YOUR INSTRUCTIONS: Return all of the records below verbatim.

[Source texts of formatted documents]
Segment Open
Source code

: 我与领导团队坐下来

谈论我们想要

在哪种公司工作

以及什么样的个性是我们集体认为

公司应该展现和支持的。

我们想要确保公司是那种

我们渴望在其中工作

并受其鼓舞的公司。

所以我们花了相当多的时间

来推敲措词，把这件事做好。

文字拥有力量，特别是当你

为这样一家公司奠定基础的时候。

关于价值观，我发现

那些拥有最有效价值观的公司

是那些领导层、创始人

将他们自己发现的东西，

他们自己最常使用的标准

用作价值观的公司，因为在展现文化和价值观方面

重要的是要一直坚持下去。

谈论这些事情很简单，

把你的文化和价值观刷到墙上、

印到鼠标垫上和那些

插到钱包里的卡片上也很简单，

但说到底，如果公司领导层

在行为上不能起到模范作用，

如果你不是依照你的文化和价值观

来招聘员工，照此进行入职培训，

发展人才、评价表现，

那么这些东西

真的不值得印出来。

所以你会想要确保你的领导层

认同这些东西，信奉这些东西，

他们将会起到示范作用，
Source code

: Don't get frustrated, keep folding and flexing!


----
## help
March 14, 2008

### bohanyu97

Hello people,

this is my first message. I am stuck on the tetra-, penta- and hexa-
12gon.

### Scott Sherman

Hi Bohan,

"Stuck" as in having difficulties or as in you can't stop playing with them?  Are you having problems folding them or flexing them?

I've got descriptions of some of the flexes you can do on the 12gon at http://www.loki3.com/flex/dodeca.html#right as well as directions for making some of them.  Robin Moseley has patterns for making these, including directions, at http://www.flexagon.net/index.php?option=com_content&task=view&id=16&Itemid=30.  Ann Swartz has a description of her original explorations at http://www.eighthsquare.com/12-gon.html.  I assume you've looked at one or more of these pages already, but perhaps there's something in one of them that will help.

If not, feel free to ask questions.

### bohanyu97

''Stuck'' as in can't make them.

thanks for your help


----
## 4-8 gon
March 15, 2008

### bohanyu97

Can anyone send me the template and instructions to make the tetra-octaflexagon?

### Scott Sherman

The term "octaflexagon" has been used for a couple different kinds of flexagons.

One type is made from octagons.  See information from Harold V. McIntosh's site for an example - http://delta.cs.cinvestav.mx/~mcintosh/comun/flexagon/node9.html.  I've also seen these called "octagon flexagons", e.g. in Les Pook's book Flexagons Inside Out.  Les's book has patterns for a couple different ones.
Segment Closed
FINAL ANSWER:
Source code

: 我与领导团队坐下来

谈论我们想要

在哪种公司工作

以及什么样的个性是我们集体认为

公司应该展现和支持的。

我们想要确保公司是那种

我们渴望在其中工作

并受其鼓舞的公司。

所以我们花了相当多的时间

来推敲措词，把这件事做好。

文字拥有力量，特别是当你

为这样一家公司奠定基础的时候。

关于价值观，我发现

那些拥有最有效价值观的公司

是那些领导层、创始人

将他们自己发现的东西，

他们自己最常使用的标准

用作价值观的公司，因为在展现文化和价值观方面

重要的是要一直坚持下去。

谈论这些事情很简单，

把你的文化和价值观刷到墙上、

印到鼠标垫上和那些

插到钱包里的卡片上也很简单，

但说到底，如果公司领导层

在行为上不能起到模范作用，

如果你不是依照你的文化和价值观

来招聘员工，照此进行入职培训，

发展人才、评价表现，

那么这些东西

真的不值得印出来。

所以你会想要确保你的领导层

认同这些东西，信奉这些东西，

他们将会起到示范作用，
Source code

: Don't get frustrated, keep folding and flexing!


----
## help
March 14, 2008

### bohanyu97

Hello people,

this is my first message. I am stuck on the tetra-, penta- and hexa-
12gon.

### Scott Sherman

Hi Bohan,

"Stuck" as in having difficulties or as in you can't stop playing with them?  Are you having problems folding them or flexing them?

I've got descriptions of some of the flexes you can do on the 12gon at http://www.loki3.com/flex/dodeca.html#right as well as directions for making some of them.  Robin Moseley has patterns for making these, including directions, at http://www.flexagon.net/index.php?option=com_content&task=view&id=16&Itemid=30.  Ann Swartz has a description of her original explorations at http://www.eighthsquare.com/12-gon.html.  I assume you've looked at one or more of these pages already, but perhaps there's something in one of them that will help.

If not, feel free to ask questions.

### bohanyu97

''Stuck'' as in can't make them.

thanks for your help


----
## 4-8 gon
March 15, 2008

### bohanyu97

Can anyone send me the template and instructions to make the tetra-octaflexagon?

### Scott Sherman

The term "octaflexagon" has been used for a couple different kinds of flexagons.

One type is made from octagons.  See information from Harold V. McIntosh's site for an example - http://delta.cs.cinvestav.mx/~mcintosh/comun/flexagon/node9.html.  I've also seen these called "octagon flexagons", e.g. in Les Pook's book Flexagons Inside Out.  Les's book has patterns for a couple different ones.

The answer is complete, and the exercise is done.